The bill seeks to enact an act to repeal the Consumer Protection Act, Cap. C25, laws of the Federation of Nigeria, 2004, establish the Federal Competition and Consumer Protection Commission and the Competition and Consumer Protection Tribunal for the development and promotion of fair, efficient and competitive markets in the Nigerian economy, facilitate access by all citizens to safe products, secure the protection of rights for all consumers in Nigeria; and for related matters.

Section 3(1) seeks to substitute the Consumer Protection Council with the Federal Competition and Consumer Protection Commission. Section 17 of the Bill explicitly spelt out the functions and powers of the commission. The Commission will be saddled with executing the traditional role of consumer protection that is being carried out by CPC and also assume an additional role of regulating competition.

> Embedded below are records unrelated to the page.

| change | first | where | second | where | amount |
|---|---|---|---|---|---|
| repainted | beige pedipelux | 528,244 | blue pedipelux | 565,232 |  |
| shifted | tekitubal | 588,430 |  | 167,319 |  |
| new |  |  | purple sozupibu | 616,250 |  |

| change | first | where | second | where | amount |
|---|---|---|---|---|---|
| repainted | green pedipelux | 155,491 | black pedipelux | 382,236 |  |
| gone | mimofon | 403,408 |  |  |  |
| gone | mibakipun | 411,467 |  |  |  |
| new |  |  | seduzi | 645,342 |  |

Part IX of the bill assessed the abuse of dominant position. According to section 70 (1) (2) of the bill, “an undertaking is considered to be in a dominant position if it is able to act without taking account of the reaction of its customers, consumers or competitors.”

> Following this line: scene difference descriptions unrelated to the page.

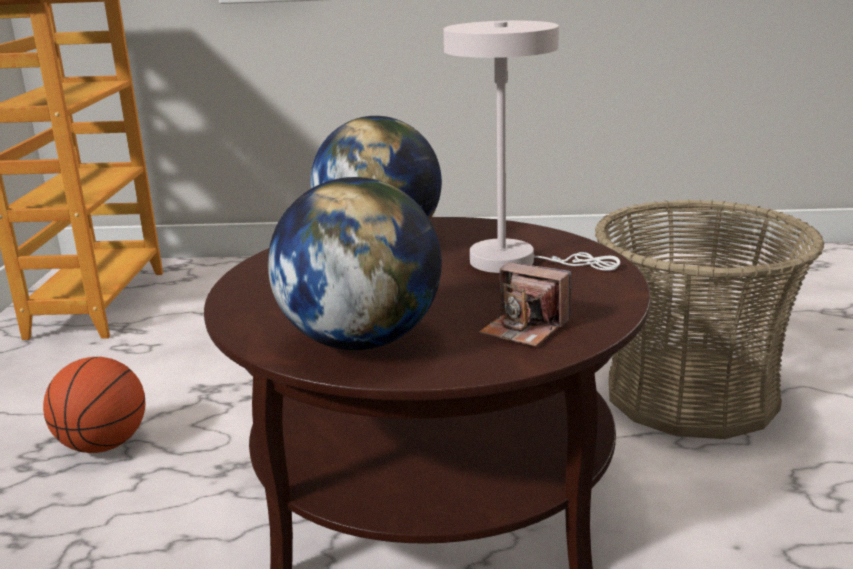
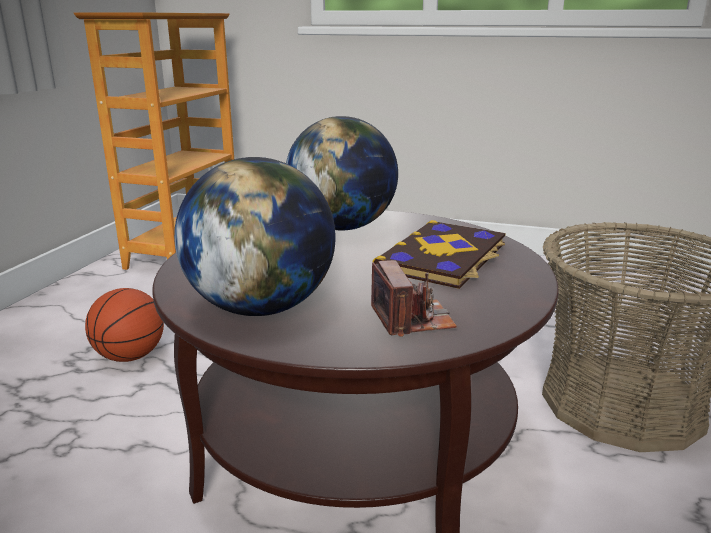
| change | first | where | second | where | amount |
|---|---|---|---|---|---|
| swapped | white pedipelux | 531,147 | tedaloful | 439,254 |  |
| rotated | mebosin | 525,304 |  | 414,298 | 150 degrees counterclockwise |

“A dominant position in a relevant market exists where an undertaking enjoys a position of economic strength enabling it to prevent effective competition being maintained on the relevant market and having the power to behave to an appreciable extent independently of its competitors, customers and ultimately consumers.”

Other provisions of the bill include: the control of monopoly where the Commission believe it might exist in relation to production and distribution; regulations of mergers; prohibition of acts of fixing the selling and purchase price of goods and services, collusive tendering, dividing the markets among others.

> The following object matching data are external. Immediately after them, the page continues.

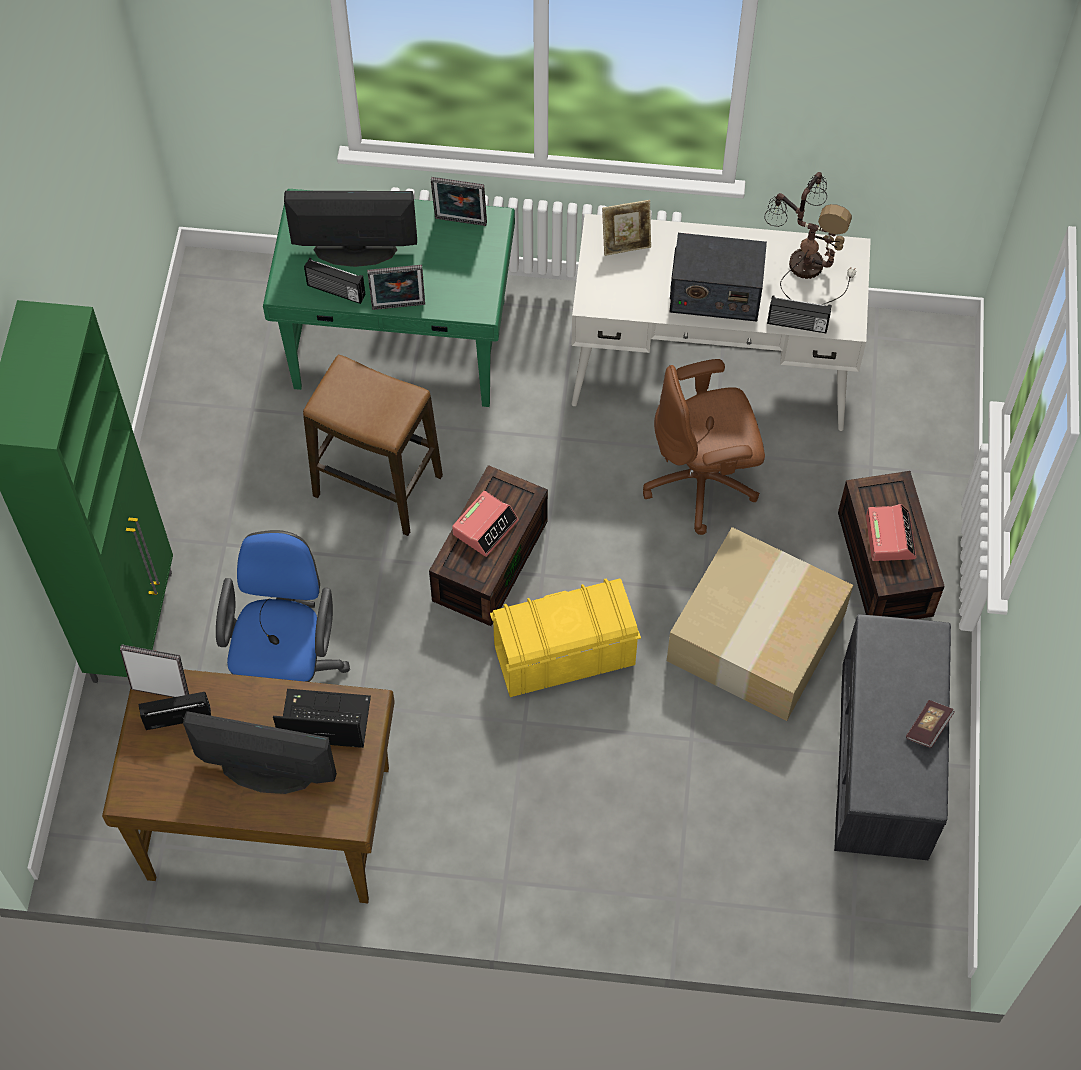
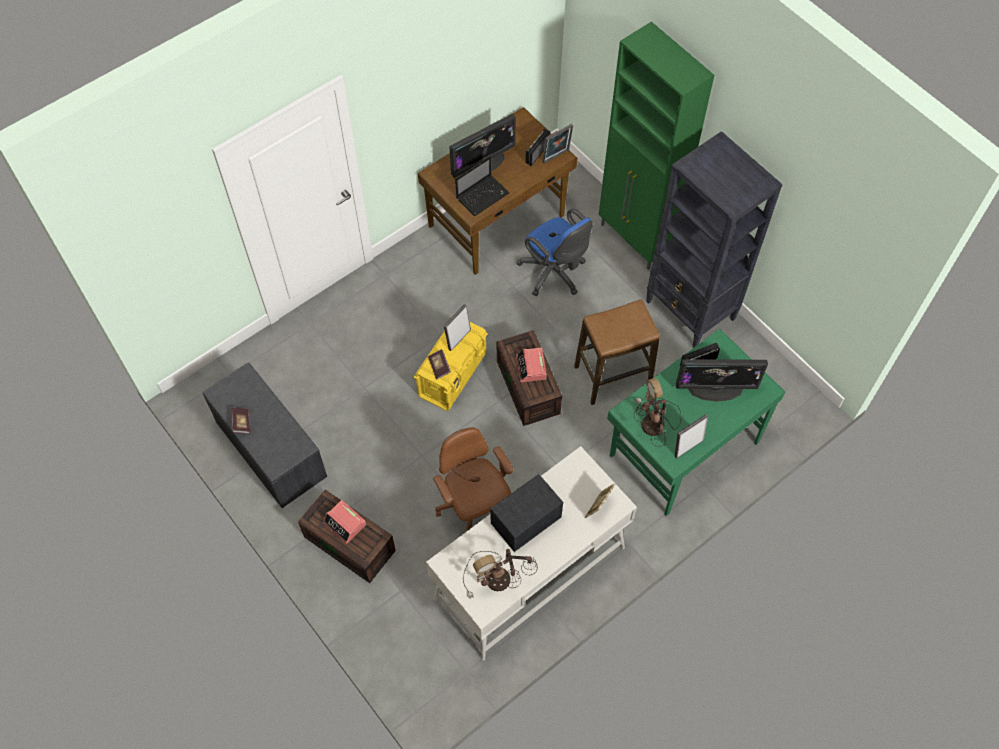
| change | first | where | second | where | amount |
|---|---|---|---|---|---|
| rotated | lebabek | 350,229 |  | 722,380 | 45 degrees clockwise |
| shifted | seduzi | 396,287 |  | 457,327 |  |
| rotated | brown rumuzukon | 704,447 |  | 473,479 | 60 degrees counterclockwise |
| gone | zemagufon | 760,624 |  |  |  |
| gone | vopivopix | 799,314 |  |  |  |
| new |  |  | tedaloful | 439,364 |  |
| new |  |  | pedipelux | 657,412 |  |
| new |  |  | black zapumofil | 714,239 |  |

Prior to the time the bill was initiated, the laws regulating competition in Nigeria have been embedded in various pieces of legislation relating to the regulation of different sectors of the economy. Examples are the Nigeria Communications Act 2003, Investments and Securities Act 2007 amongst others. The competition bill aims to unify and codify Nigerian laws governing competition in the economy.

The Federal Competition and Consumer Protection Bill was passed by the National Assembly in December 2017 and has since being sent to President Muhammadu Buhari for assent in line with the constitutional provisions. Eight months down the line, the president is yet to append his signature to the bill.

The delay in assenting to the bill could not be unconnected to concerns raised by organised private sector of the surreptitious insertion of 0.5 per cent tax on companies to fund the establishment of a planned commission/agency that will undertake responsibilities under the law.

“We urge Mr President, in the interest of this economy and sustainable development of Nigeria, to withhold assent to the Federal Competition and Consumer Protection Bill 2016. The bill should be sent back to the National Assembly for proper procedural compliance,” Larry Ettah, President of Nigeria Employers Consultative Association (NECA) said in a press conference earlier in March.   

Nevertheless, the relevance of a strong, viable competition law becomes necessary given that anti-competition regulations otherwise known as anti-trust laws are weak in the country especially when viewed against the size and complexity of the national economy. This has created the groundwork for monopolies in different sectors of the economy to thrive and the resultant flagrant abuse of consumers’ rights by products’ manufacturers and service providers.

Placing the burden of overseeing the regulatory procedures of competitive behaviours in the market place on a competent, strategic body like the proposed Federal Competition and Consumer Protection Commission will go a long way in checking against the excesses of both indigenous and multinational companies who are playing gods in the marketplace. 

It’s high time the Presidency considers its stance on the matter and assent to the bill for the overall good of the consumers.